Earlier, Russian neo-fascist guru Aleksandr Dugin (the subject of an admiring interview published in English in 2012 on the white supremacist website Countercurrents), was intercepted in a Skype call mentoring another Ukrainian separatist activist, Yekaterina Gubareva, wife of then-imprisoned Donetsk separatist leader Pavel Gubarev (formerly active in Barkashov's RNU).
Then there's "the Wolves' Hundred," a group of Russian Cossack militiamen fighting in Ukraine. As Time's Simon Schuster has pointed out, there is a certain irony in the Cossacks parroting the Kremlin line about fighting Ukrainian Nazis: The group's founder, Shkuro, was a Nazi collaborator executed by the Soviets in 1947. Have the Cossacks evolved since then? Maybe not: In a video statement released this week, one of the group's leaders, the colorful "Babay" (Aleksandr Mozhaev), explained that its goal was to destroy "the Jew-Masons," who are "fomenting disorder all over the world" and "causing us, the common Orthodox Christian folk, to suffer." Another Cossack in Slavyansk told The Guardian's Luke Harding that Russians and Ukrainians were one people "before Jews like Trotsky divided us."
While the infamous Donetsk leaflet ordering Jews to register and pay a special fee to the separatist "government" was almost certainly a hoax, Russian political scientist Anton Shekhovtsov, who studies right-wing radicalism, points out that there have been real and numerous manifestations of anti-Semitism in the anti-Maidan movement in southeastern Ukraine.
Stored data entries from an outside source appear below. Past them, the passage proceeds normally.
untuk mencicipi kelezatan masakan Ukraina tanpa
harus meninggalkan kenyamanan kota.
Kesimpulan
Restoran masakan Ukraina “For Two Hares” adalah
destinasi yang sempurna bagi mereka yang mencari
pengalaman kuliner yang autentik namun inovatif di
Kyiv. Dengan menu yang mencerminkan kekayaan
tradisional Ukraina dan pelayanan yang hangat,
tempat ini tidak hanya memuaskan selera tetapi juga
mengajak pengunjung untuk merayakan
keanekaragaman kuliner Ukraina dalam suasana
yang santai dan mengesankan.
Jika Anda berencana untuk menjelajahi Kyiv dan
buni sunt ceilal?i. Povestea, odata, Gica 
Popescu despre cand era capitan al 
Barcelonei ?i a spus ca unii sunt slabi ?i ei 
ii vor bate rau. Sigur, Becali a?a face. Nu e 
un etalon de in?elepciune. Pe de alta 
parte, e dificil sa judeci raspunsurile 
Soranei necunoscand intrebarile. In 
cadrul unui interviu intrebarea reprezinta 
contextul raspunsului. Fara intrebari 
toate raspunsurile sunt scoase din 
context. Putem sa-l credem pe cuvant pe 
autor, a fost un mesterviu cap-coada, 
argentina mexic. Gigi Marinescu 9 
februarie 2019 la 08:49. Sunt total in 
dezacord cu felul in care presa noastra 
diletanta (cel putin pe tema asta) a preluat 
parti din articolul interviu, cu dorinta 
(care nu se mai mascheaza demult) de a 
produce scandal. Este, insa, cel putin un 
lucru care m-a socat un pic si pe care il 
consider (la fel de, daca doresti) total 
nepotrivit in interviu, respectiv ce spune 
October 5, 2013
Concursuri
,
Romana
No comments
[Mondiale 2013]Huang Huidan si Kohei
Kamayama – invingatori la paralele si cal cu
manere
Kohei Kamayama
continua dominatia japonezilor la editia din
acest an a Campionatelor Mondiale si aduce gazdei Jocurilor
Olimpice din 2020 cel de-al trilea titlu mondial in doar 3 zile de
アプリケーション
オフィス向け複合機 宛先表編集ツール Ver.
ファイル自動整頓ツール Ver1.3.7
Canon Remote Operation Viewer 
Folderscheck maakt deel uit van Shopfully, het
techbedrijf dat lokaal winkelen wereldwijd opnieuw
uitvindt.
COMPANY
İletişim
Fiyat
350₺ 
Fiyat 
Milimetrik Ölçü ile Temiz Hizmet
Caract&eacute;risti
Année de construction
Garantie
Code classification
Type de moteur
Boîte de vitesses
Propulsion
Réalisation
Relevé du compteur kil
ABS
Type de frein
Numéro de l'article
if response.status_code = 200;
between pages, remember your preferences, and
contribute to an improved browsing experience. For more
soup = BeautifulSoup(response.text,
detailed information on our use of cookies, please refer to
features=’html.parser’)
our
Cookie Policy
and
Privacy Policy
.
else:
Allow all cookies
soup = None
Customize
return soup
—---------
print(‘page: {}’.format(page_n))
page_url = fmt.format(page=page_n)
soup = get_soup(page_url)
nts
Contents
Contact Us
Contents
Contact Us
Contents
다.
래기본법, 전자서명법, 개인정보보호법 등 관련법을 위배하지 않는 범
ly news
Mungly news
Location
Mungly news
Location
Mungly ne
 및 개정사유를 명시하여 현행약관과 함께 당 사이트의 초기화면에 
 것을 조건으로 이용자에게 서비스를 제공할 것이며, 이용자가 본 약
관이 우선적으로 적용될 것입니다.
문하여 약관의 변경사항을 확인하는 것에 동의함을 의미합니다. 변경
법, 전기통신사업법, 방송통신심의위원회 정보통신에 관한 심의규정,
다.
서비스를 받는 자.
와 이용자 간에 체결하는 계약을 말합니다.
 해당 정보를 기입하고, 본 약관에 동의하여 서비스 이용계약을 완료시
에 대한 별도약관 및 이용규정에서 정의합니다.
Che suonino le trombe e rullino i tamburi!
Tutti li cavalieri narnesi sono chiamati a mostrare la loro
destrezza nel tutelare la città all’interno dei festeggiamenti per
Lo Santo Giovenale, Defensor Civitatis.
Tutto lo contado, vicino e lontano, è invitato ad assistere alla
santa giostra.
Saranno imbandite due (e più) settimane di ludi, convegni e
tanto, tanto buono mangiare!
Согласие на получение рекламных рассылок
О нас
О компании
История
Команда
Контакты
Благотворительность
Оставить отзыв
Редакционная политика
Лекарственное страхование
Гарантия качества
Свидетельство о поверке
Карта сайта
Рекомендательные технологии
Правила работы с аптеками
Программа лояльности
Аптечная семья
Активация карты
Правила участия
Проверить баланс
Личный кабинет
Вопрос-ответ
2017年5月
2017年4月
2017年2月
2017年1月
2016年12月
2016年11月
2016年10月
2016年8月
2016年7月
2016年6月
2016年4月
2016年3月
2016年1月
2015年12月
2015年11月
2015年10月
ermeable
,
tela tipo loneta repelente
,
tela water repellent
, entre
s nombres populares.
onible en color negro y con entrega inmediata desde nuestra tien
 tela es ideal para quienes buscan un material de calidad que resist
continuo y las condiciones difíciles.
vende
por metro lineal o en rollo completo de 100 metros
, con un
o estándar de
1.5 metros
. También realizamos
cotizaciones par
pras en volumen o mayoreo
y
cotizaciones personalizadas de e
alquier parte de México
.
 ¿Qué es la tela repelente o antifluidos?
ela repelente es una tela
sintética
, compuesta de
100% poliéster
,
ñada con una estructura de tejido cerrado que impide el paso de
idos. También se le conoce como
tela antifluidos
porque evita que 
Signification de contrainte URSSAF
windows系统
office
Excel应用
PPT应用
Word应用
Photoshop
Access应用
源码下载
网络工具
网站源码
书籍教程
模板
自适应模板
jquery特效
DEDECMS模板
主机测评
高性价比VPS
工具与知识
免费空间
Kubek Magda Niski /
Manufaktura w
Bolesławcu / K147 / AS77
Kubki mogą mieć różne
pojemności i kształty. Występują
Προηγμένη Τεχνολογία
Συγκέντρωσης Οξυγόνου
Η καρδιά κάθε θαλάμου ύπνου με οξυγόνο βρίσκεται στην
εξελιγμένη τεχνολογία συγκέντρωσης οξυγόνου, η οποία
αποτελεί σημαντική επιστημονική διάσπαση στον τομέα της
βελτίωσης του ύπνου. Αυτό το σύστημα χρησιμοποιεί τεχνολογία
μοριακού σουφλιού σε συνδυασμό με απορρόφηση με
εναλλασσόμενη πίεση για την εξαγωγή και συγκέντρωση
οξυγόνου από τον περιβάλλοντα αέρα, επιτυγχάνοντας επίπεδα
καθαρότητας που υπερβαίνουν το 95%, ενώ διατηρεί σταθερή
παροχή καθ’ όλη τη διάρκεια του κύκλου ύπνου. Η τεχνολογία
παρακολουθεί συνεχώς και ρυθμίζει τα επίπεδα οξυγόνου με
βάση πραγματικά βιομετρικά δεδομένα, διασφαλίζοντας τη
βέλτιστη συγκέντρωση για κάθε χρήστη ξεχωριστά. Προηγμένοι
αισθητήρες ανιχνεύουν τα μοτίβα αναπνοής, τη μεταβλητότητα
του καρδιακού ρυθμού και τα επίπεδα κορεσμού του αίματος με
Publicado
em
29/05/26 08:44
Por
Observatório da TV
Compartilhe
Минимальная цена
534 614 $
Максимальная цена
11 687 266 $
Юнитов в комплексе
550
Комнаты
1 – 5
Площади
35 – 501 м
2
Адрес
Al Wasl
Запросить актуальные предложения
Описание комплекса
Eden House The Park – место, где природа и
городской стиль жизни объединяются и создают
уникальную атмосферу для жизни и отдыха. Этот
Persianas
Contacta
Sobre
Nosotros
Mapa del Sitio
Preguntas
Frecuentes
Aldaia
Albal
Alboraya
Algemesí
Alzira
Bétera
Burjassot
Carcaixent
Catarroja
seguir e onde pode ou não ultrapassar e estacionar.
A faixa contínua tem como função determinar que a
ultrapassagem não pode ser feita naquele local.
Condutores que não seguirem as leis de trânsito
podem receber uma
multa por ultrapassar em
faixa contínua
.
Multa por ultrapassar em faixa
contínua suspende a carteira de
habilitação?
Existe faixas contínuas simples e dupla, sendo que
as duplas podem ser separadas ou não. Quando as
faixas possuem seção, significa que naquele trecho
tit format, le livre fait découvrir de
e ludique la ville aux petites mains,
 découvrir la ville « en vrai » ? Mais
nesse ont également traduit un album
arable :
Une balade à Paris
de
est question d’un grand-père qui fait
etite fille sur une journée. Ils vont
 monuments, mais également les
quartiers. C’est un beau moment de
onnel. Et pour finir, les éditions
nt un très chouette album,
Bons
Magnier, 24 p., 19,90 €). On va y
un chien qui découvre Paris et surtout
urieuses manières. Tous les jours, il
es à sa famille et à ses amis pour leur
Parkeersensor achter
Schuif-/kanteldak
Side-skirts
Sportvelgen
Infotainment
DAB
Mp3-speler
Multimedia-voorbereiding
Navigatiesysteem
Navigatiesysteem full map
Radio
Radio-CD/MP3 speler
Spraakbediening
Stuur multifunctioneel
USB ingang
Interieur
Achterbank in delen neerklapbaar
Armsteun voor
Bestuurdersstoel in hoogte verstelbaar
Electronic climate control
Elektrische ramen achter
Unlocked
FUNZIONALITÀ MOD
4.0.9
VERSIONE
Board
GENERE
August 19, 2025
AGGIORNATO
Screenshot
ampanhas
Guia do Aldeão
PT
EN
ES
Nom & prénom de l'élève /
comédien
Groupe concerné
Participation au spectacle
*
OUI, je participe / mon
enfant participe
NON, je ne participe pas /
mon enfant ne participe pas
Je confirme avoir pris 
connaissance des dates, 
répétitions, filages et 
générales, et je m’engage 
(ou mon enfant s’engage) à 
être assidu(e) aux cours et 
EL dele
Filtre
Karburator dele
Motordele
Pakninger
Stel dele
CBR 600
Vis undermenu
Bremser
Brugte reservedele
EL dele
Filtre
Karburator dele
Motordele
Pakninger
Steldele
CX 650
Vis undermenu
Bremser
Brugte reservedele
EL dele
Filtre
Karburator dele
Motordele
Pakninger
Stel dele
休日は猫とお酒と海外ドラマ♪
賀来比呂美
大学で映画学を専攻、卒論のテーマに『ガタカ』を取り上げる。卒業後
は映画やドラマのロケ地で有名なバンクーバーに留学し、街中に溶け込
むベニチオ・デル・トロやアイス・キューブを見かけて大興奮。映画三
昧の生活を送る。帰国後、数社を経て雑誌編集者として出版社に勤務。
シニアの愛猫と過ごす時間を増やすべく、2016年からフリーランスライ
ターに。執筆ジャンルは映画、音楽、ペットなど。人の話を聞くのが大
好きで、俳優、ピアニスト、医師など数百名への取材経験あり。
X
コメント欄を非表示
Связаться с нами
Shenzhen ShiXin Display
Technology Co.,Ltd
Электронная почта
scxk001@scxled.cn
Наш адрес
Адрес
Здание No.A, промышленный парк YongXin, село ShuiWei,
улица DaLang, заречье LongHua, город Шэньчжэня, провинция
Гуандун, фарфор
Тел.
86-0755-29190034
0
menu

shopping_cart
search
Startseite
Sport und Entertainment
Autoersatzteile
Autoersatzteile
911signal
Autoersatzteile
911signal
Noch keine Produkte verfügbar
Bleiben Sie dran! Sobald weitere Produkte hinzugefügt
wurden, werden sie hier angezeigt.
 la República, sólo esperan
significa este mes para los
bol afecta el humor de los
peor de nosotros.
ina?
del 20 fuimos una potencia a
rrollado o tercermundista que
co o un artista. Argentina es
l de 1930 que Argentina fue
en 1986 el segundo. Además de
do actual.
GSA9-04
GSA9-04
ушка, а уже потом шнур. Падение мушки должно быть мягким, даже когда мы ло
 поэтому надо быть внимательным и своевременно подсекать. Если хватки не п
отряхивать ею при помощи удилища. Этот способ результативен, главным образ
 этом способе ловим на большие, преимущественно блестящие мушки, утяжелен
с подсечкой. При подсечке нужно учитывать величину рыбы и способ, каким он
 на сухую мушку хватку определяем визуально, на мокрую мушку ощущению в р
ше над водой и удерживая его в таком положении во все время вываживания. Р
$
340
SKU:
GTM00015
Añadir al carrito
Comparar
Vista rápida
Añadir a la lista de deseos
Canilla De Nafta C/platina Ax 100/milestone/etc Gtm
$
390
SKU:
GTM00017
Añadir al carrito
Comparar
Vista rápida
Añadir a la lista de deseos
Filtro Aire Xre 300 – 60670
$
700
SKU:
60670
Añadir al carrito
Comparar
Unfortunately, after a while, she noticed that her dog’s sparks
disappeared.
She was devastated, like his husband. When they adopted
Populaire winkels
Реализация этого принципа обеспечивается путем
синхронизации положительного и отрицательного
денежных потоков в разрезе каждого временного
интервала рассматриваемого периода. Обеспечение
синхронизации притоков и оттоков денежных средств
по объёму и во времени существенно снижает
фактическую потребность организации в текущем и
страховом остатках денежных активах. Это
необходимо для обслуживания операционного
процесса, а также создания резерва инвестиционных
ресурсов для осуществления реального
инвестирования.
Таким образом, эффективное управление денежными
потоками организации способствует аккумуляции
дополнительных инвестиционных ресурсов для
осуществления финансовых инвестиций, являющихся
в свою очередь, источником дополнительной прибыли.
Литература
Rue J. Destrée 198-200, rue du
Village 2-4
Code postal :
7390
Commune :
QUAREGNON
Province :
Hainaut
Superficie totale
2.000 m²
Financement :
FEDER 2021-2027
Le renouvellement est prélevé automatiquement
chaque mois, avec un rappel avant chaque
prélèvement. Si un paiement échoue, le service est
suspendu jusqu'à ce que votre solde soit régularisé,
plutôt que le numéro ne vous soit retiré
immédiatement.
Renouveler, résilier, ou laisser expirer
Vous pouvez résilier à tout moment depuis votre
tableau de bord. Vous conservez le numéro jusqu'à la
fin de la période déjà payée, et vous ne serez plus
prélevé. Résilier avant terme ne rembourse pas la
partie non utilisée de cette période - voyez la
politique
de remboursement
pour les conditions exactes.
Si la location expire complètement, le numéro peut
Among them: street posters, Internet posts, and even speeches at rallies attacking the new Kiev government as a Jewish clique seeking to use Ukrainians to defend the interests of wealthy Jews, or depicting the Maidan revolution as a "Zionist coup." The Euro-Asian Jewish Congress notes that when pro-Russian separatists seized control of the television station in Slavyansk on April 17, their introductory broadcast was a video bearing the logo and Web address of the rabidly anti-Semitic Popular Liberation Movement and promising that their broadcasting would be a counterattack against "the Zionist zombie box."
Of course, Moscow is not directing all these activities, but it takes full advantage of them and manipulates militant nationalism for its own purposes. The extent to which the Putin regime's drive against the Maidan revolution in Ukraine is enmeshed with extremist nationalist forces in Russia is revealed by a startling fact: One of the two journalists currently reporting from Ukraine for Komsomolskaya Pravda, Russia's highest-circulation newspaper (owned by a corporation with strong government ties), has a long history of involvement with nationalist extremism. The journalist, Dmitry Steshin, used to write for Russkiy Obraz ("Russian Image"), a magazine of the now-banned movement by the same name. Steshin was even called as a witness in 2011 when a friend of his, fellow Russkiy Obraz member Nikita Tikhonov, was tried (and convicted) in the slaying of human rights lawyer Stanislav Markelov and journalist Anastasia Baburova.
Russia, fighting fascism in Ukraine? There's a claim that gives a new meaning to chutzpah.